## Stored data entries

- - -

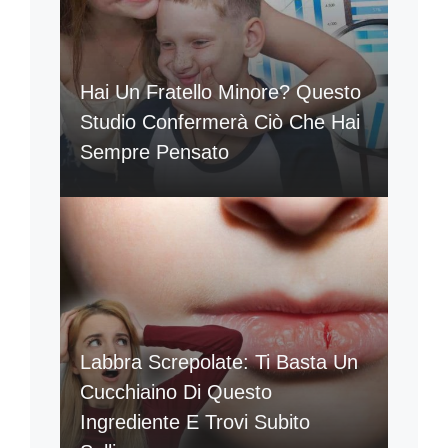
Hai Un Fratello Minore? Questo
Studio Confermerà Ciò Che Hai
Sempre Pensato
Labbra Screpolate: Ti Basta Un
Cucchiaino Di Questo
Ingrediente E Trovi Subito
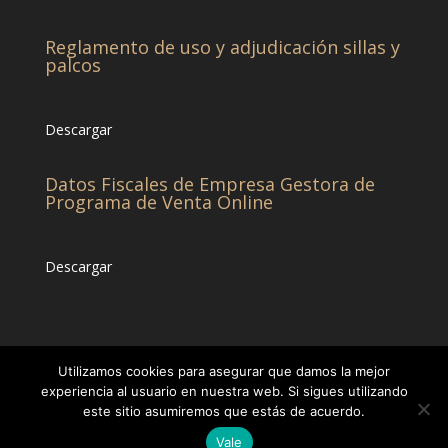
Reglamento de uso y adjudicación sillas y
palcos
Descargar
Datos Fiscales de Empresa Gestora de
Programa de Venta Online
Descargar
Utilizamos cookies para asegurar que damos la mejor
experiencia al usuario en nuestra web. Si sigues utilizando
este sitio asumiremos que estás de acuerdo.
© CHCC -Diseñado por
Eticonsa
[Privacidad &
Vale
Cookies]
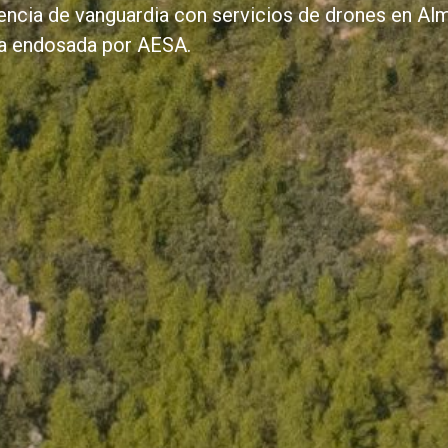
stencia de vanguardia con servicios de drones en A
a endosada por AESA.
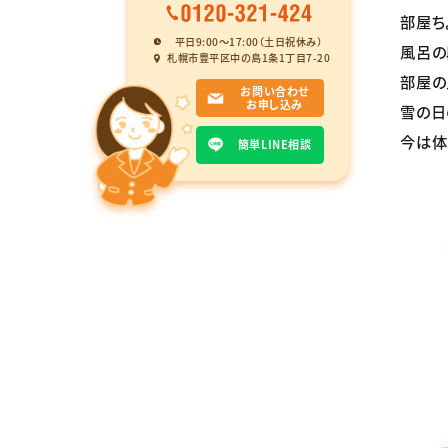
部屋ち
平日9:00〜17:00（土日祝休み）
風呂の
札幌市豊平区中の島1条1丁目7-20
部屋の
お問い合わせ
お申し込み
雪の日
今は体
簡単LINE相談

- - -

## ACTIVITY
Starting with the line that contains "[Privacidad &", repeat each line exactly through the last line of the data above, and nothing more; the pictures stay out.

## TASK RESPONSE
[Privacidad &
Vale
Cookies]
stencia de vanguardia con servicios de drones en A
a endosada por AESA.
部屋ち
平日9:00〜17:00（土日祝休み）
風呂の
札幌市豊平区中の島1条1丁目7-20
部屋の
お問い合わせ
お申し込み
雪の日
今は体
簡単LINE相談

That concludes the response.